Heureusement, des historiens ont collecté des preuves sur la Nakba, par exemple le chercheur israélien Ilan Pappé, qui qualifie ce grand exode palestinien d’«épuration ethnique», un choix politique et planifié par les fondateurs d’Israël. En 2008, il publie «Le nettoyage ethnique de la Palestine», une recherche documentée sur cette création de l’État d’Israël à partir d’expulsions systématiques et de méthodes qu’il qualifie de «génocide progressif».
Ilan Pappé vit aujourd’hui en Angleterre, après avoir subi des harcèlements et des évictions au sein du monde universitaire israélien. Il a aussi publié, entre autres, les livres : «La propagande d’Israël» ou «Les dix légendes structurantes d’Israël», travaillant sur l’imaginaire dominant servant à justifier la domination coloniale.
Que sont devenus les 700.000 palestinien-nes chassé-es en 1948 ? Ils et elles se sont entassées dans des camps de réfugiés en Syrie, au Liban ou à Gaza. En effet, beaucoup de gens l’ignorent, mais la plupart des habitant-es de Gaza massacré-es ou déplacé-es actuellement sont déjà des exilé-es sur leur propre terre : des enfants et petits-enfants de personnes chassées en 1948. Doublement exilées. Une errance et une souffrance sans fin, depuis 76 ans.
La candidate Rima Hassan est, quant à elle, née dans un camp palestinien en Syrie. Les enfants et petits enfants des palestinien-nes chassé-es en 1948 gardent parfois des clefs et une photo de leur ancienne maison, rêvant encore, 76 ans plus tard, de pouvoir retourner chez eux.
La mémoire est donc intacte, du côté des opprimé-es comme des oppresseur-ses. Par exemple, en octobre dernier, de nombreux médias autour du monde ont médiatisé un vieil israélien, Ezra Yachin. Le journal allemand Bild écrivait qu’à «95 ans» cet homme était «le plus vieux réserviste de l’armée israélienne» et qu’il a «enfilé l’uniforme pour aider l’armée israélienne dans sa riposte contre les attaques du Hamas». Le Journal de Montréal explique qu’il «est désormais appelé au front pour motiver les troupes de Tsahal». Un joli portrait.
En réalité, Ezra Yachin a combattu dans le groupe Lehi, un groupe sioniste d’extrême droite qui pratiquait des attentats terroristes dans les années 1940 en Palestine.

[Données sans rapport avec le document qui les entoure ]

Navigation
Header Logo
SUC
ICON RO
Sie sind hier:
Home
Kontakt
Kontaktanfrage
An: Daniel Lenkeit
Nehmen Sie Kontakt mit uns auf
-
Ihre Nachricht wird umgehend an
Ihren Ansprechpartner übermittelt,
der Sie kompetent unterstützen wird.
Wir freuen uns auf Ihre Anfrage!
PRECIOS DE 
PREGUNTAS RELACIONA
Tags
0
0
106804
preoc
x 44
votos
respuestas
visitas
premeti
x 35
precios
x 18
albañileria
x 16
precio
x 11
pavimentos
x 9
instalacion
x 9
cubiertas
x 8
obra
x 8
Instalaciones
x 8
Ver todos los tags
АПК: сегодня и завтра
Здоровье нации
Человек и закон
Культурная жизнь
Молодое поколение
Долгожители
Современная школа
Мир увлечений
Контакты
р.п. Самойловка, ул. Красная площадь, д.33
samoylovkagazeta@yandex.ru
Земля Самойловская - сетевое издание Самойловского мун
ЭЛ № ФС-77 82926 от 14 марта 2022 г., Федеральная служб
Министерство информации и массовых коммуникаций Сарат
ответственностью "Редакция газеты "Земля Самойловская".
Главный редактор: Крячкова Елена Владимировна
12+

Ce groupe, qui admirait le fascisme italien, voulait créer un État israélien totalitaire sur le modèle européen et a même proposé à Hitler de combattre avec le Troisième Reich contre l’Angleterre. Ezra Yachin a participé à la Nakba.
En 2023, il était filmé en train de parler aux soldats qui s’apprêtent à entrer dans Gaza. Voici ses propos : «N’en laissez aucun vivant. Effacez leur souvenir. Effacez-les, leur familles, mères et enfants. Ces animaux ne peuvent pas vivre plus longtemps.» Ou encore : «On n’a plus d’excuse. Chaque juif avec une arme doit sortir et les tuer. Si vous avez un voisin arabe, n’attendez pas, allez dans sa maison et tuez-le». «Nous allons voir des choses que nous n’avions jamais rêvée […] Toutes les prophéties sont sur le point de se réaliser».
76 ans après la Nakba de 1948, une nouvelle Nakba est en cours : le massacre de la population de Gaza et l’accélération de la colonisation en Cisjordanie. L’objectif affiché de l’extrême droite israélienne est d’empêcher à jamais un possible État palestinien, et de chasser les palestinien-nes qui vivent encore sur le territoire. Les fascistes messianiques au gouvernement en Israël rêvent d’un «Eretz Israël», un «Grand Israël» ethnique et religieux tel que décrit dans la Bible, qui irait de la mer au Jourdain et même au-delà, car selon eux c’est la terre que Dieu leur a promise.
Mais les Palestinien-nes ont toujours leurs clefs, et la Palestine vit à travers elles et eux, toujours debout, et soutenue par les peuples du monde entier.